O órgão também reajustou o valor da tarifa do taxímetro. O valor das corridas terá um aumento de 11% em Suzano. O reajuste foi solicitado por causa da alta do combustível. O valor que teve o maior reajuste foi o da bandeirada, que vai passar a custar R$ 5. O valor anterior era de R$ 4,50.

A tarifa de horário comercial (bandeira 1) custava R$ 2,90 e vai custar R$ 3,20. Já a tarifa por quilômetro rodado em horas e dias especiais (bandeira 2) - domingos, feriados e no horário das 18 às 6 horas - mudou de R$ 3,50 para R$ 3,80. O que significa aumento de 8,57%.

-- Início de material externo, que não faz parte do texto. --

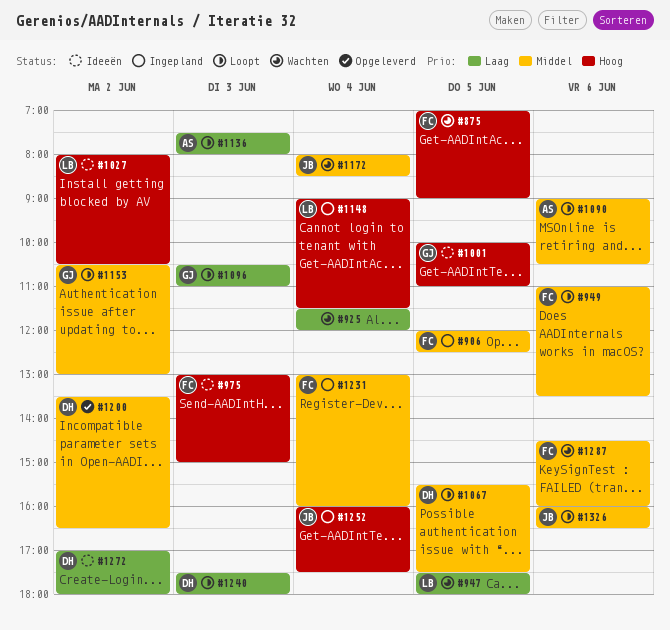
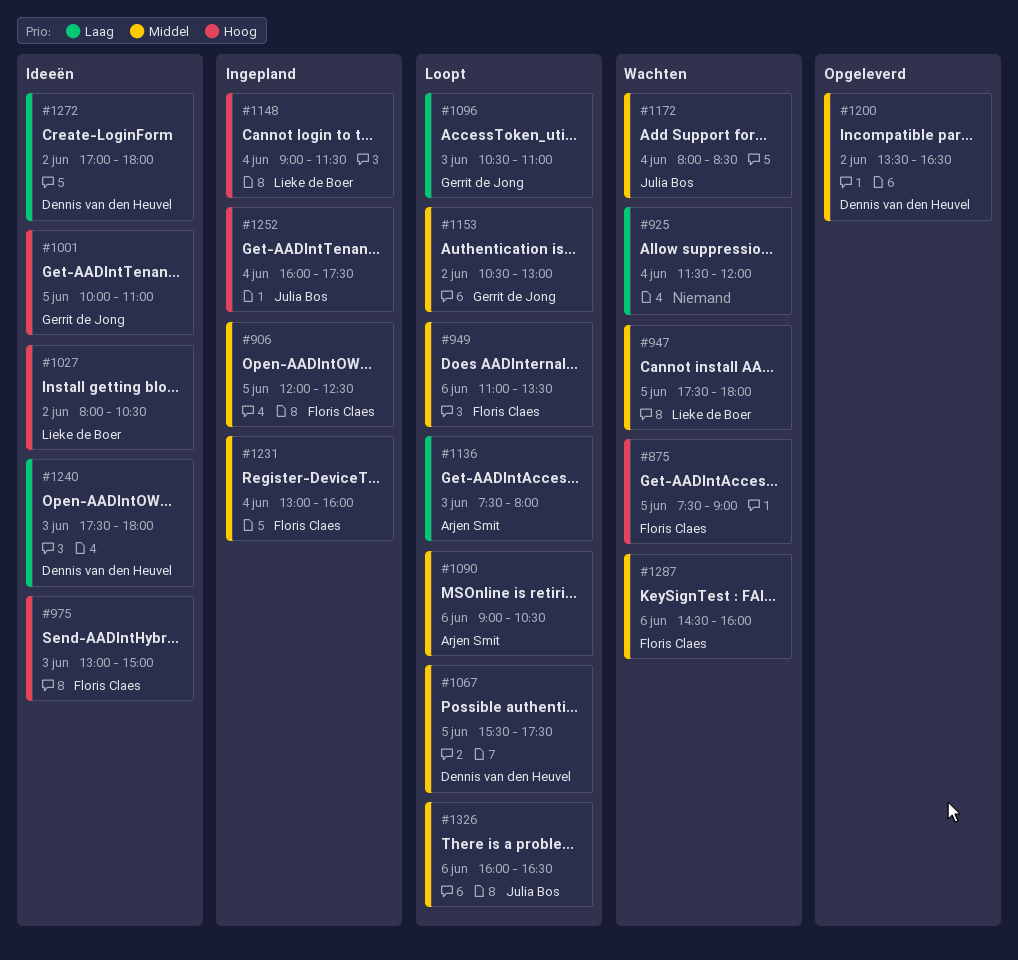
#875, begins: 07:00 -> 07:30
#947, priority: Laag -> Middel
#1240, status: Loopt -> Ideeën

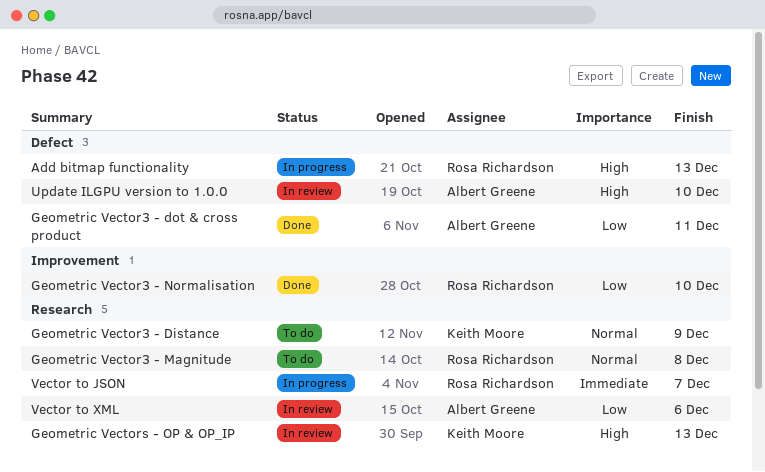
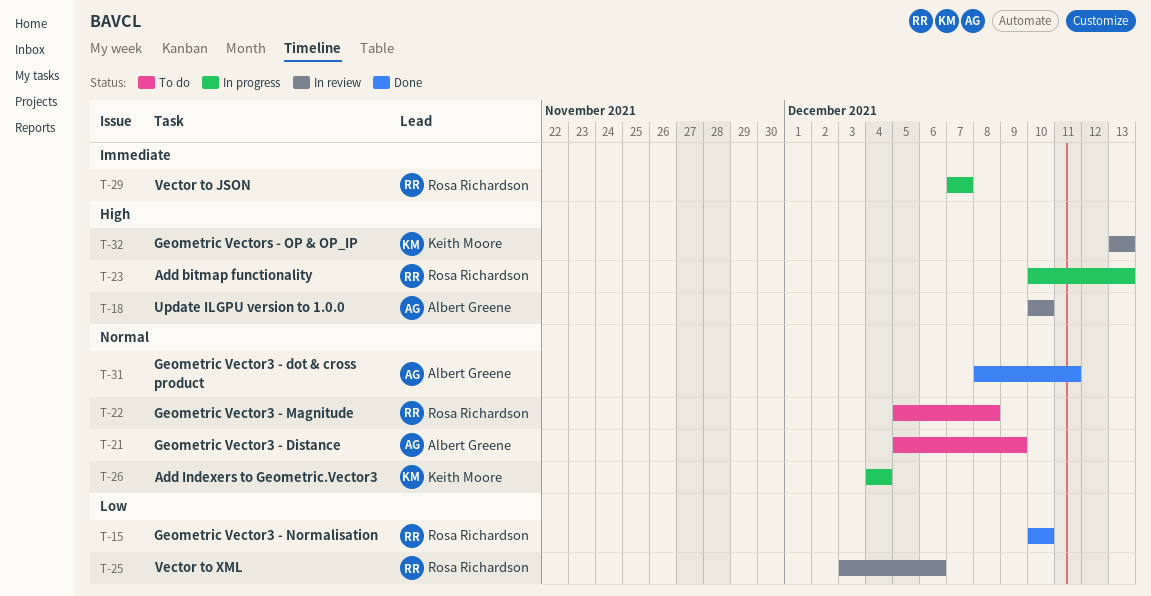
Add Indexers to Geometric.Vector3: none -> present
Geometric Vector3 - Distance, owner: Keith Moore -> Albert Greene
Geometric Vector3 - dot & cross product, priority: Low -> Normal
Vector to XML, owner: Albert Greene -> Rosa Richardson

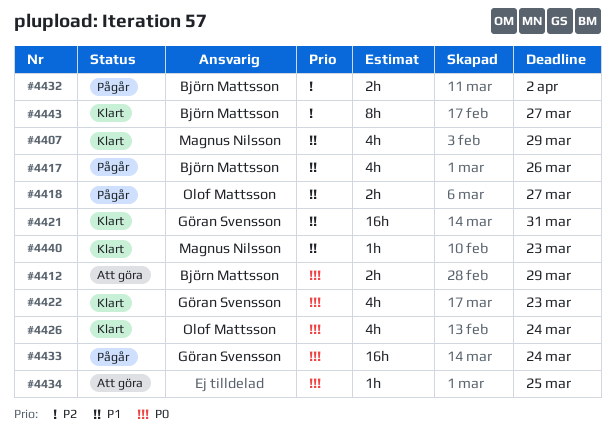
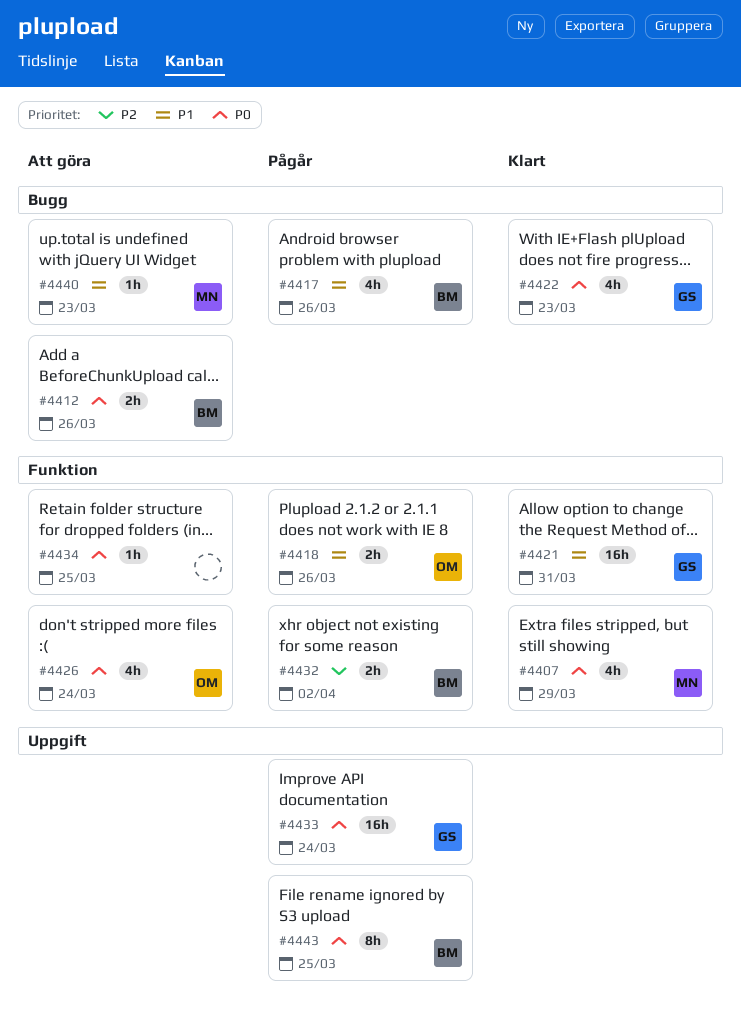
#4407, priority: P1 -> P0
#4412, due: Mar 29 -> Mar 26
#4418, due: Mar 27 -> Mar 26
#4426, status: Klart -> Att göra
#4440, status: Klart -> Att göra
#4443, status: Klart -> Pågår
#4443, priority: P2 -> P0
#4443, due: Mar 27 -> Mar 25

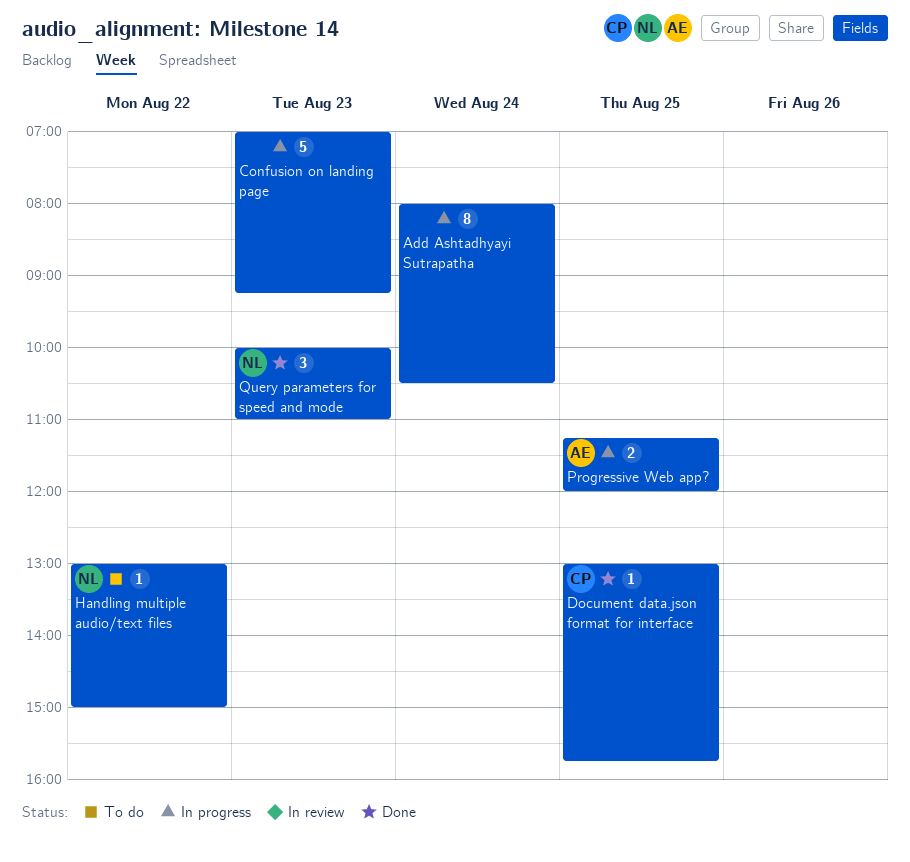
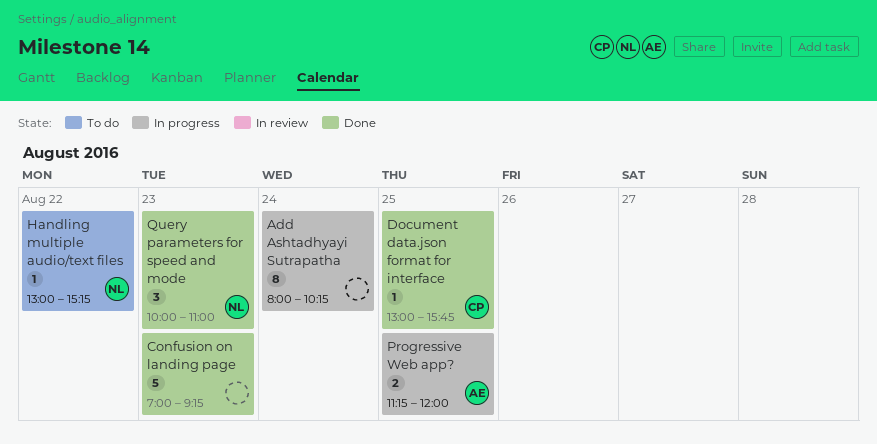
Add Ashtadhyayi Sutrapatha, ends: 10:30 -> 10:15
Confusion on landing page, status: In progress -> Done
Handling multiple audio/text files, ends: 15:00 -> 15:15

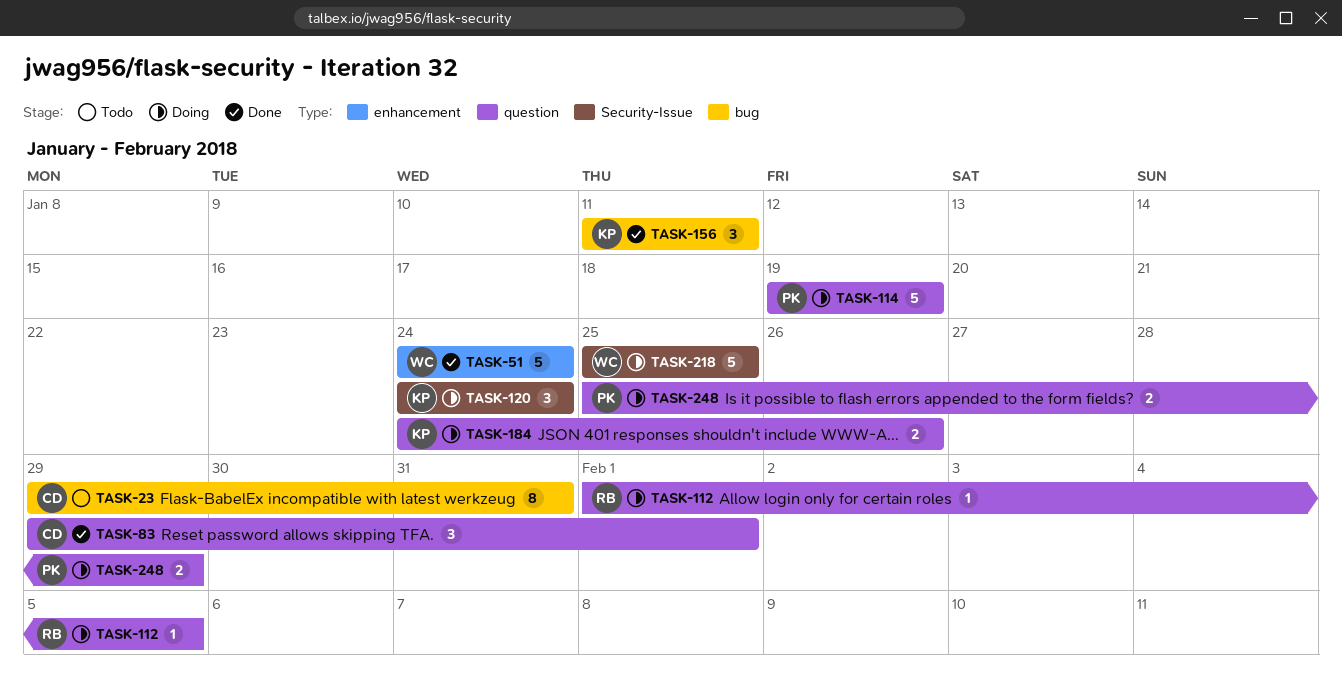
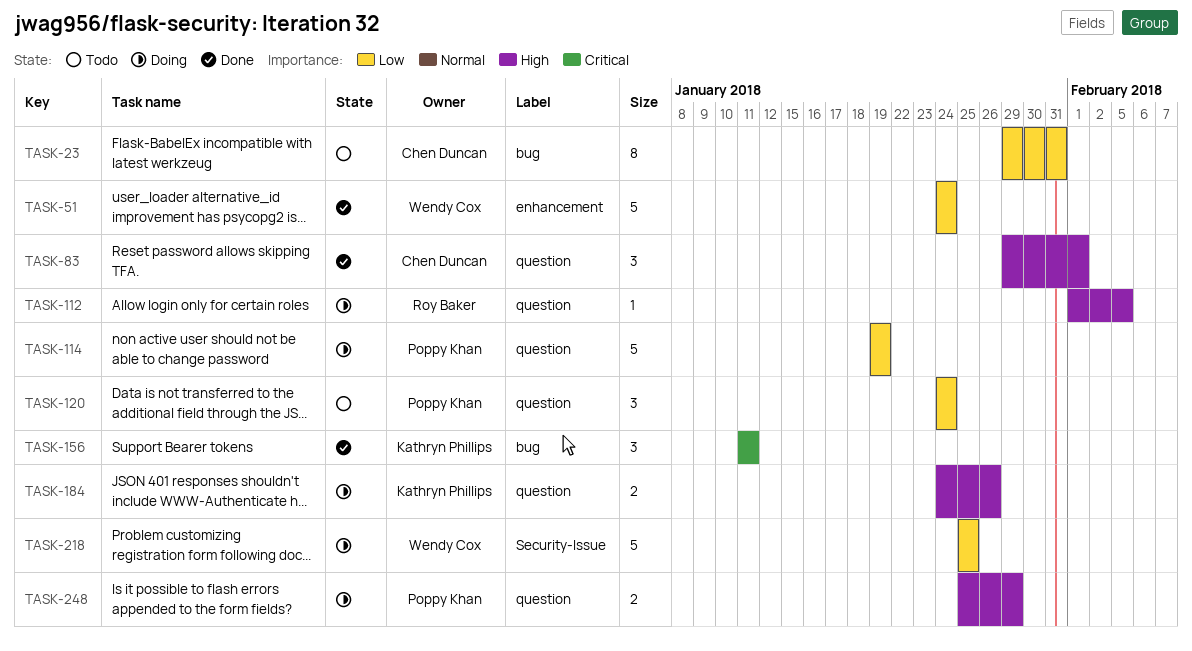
TASK-120, status: Doing -> Todo
TASK-120, owner: Kathryn Phillips -> Poppy Khan
TASK-120, label: Security-Issue -> question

"Eles fazem a fiscalização para garantir a veracidade do taxímetro. Todo ano tem que ser feito. É no taxímetro que é calculado o valo da corrida. É tudo um valor só. Se alguém tiver alteração para mais, aí já viu." Contou o taxista Guilherme Caetano, de 51 anos.

O taxista Antônio Jordão, de 61 anos, falou da demora do processo de fiscalização. "Já estou aguardando faz tempo e eles só viram dez carros ainda, com certeza vai demorar", explicou.

De acordo com Cirilo Rodrigues, de 58 anos, com o tempo de espera eles perdem faturamento. "Vamos gastar pelo menos três horas aqui. São pelo menos duas corridas", contou.